Rede von
Uta
Würfel
- Parteizugehörigkeit zum Zeitpunkt der Rede:
(F.D.P.)
- Letzte offizielle eingetragene Parteizugehörigkeit: (FDP)
Herr Kauder, ich beantworte diese Frage gern. Frau Präsidentin, ich bitte um Verständnis, wenn diese Antwort jetzt ein wenig länger ausfällt, denn das betrifft den Kern des gesamten Geschehens.
Im Laufe der sieben Jahre, in denen ich mich nun mit der Problematik einer ungewollten Schwangerschaft auseinandergesetzt habe, ist mir immer wieder aufgefallen, wie schwer es vielen Menschen fällt, sich vorzustellen, daß die Frau, die in der Lage ist, Leben zu empfangen, auch in der Lage sein soll, im Schwangerschaftskonfliktfall verantwortlich zu entscheiden.
Die Indikationenregelung der Vergangenheit, die die Richter 1976 zugestanden haben, Herr Kauder, zeichnete sich dadurch aus, daß jeweils ein Dritter die Schwere des Konflikts der Frau nachzuvollziehen, zu bewerten, zu beurteilen hatte und damit die Rechtmäßigkeit dieses Abbruchs für sich und für Richter, die zu anderem Ergebnis kommen konnten, festhielt.
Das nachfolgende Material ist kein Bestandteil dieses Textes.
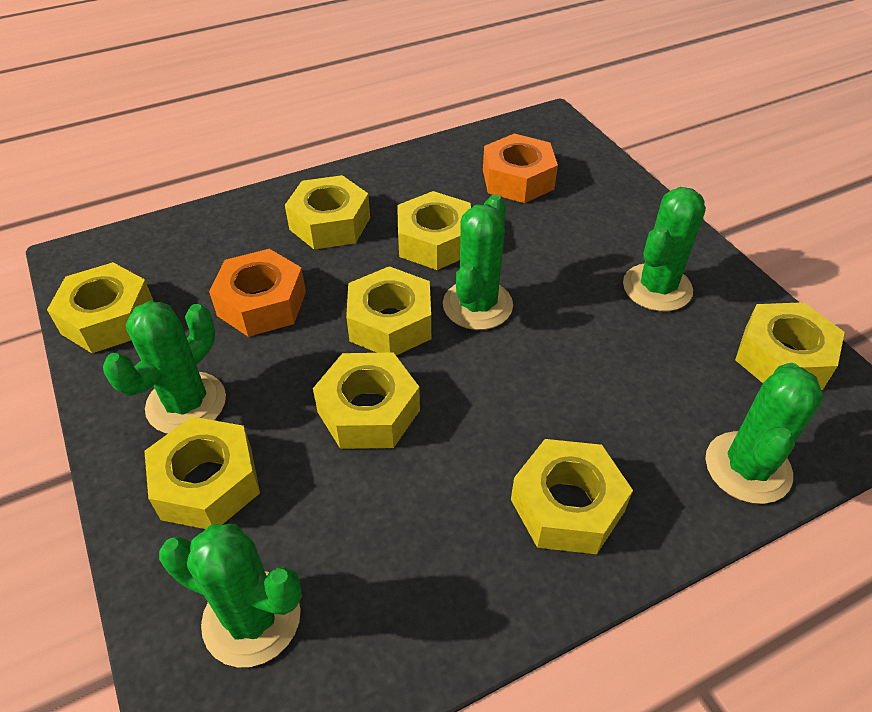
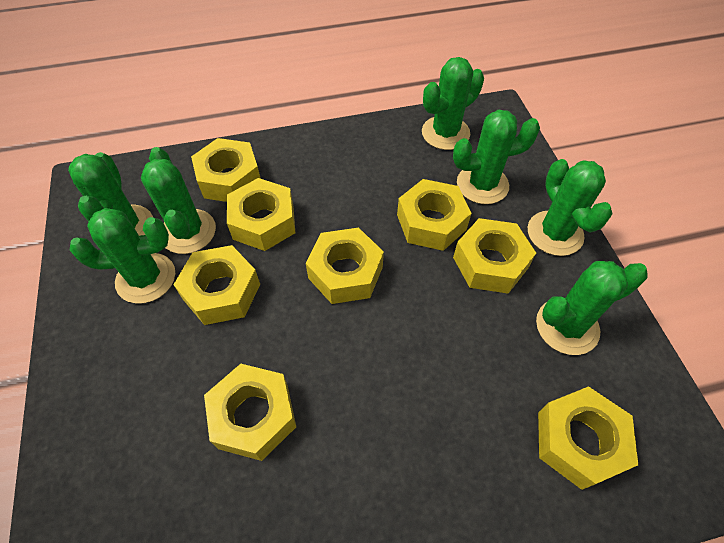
green cactus: [103,301,226,434] [159,524,302,667] [443,194,513,330] [623,187,706,311] [706,363,823,504] = 5 -> [68,152,153,236] [70,208,175,304] [141,147,216,254] [422,57,484,150] [453,109,540,204] [528,159,613,256] [536,261,648,355] = 7
orange nut: [209,249,306,337] [483,133,558,203] = 2 -> none = 0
Das, wovon jetzt abgewichen wird und was die Richter zugestanden haben — und ich meine, das Verfassungsgerichtsurteil gilt für jeden, auch für die Kolleginnen und Kollegen von der CDU/CSU, von denen Sie jetzt sprechen —, bedeutet nichts anderes, als daß auf der Grundlage einer hockqualifizierten, verpflichtend wahrgenommenen Beratung die Frau innerhalb der Frühphase der Schwangerschaft selbst entscheiden darf und kein Dritter, kein Gericht der Welt im nachhinein, nach einem Schwangerschaftsabbruch, mehr feststellt, ob die Gründe, die die Frau hatte, auch ausgereicht haben. Die Frau soll in die Lage versetzt werden, zu einer Meinungsbildung zu kommen, mit der sie ein Leben lang leben kann, die für sie trägt.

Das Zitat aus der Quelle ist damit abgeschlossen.